▸ ABOUT THIS EXERCISE
Each entry that follows is to be copied exactly, minus any pictures.
▼▼▼
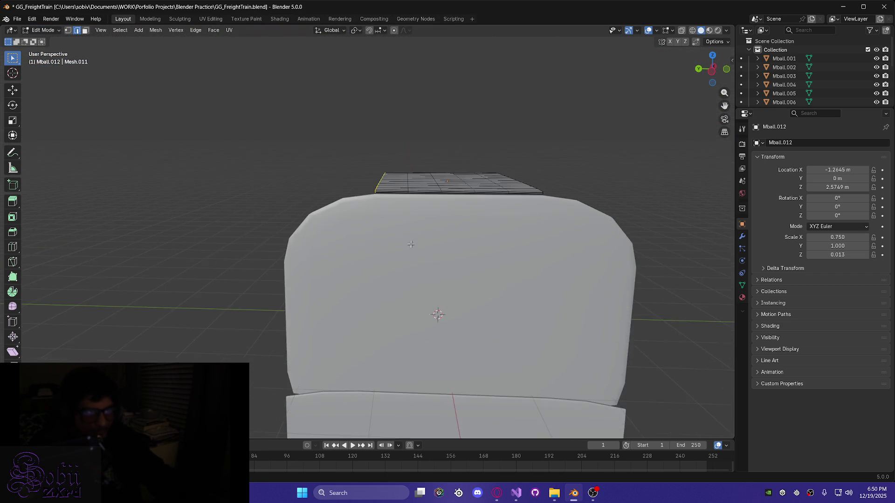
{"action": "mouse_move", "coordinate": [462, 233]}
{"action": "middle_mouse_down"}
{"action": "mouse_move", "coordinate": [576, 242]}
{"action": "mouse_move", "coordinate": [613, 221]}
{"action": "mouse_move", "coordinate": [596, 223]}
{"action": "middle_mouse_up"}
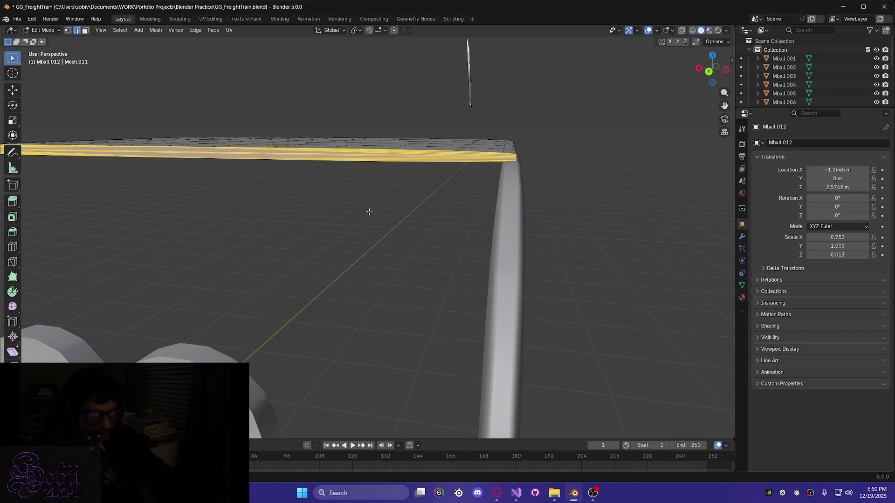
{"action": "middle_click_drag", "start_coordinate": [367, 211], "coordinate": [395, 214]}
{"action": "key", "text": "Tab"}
▲▲▲
▸ EXERCISE RESULT
{"action": "mouse_move", "coordinate": [462, 233]}
{"action": "middle_mouse_down"}
{"action": "mouse_move", "coordinate": [576, 242]}
{"action": "mouse_move", "coordinate": [613, 221]}
{"action": "mouse_move", "coordinate": [596, 223]}
{"action": "middle_mouse_up"}
{"action": "middle_click_drag", "start_coordinate": [367, 211], "coordinate": [395, 214]}
{"action": "key", "text": "Tab"}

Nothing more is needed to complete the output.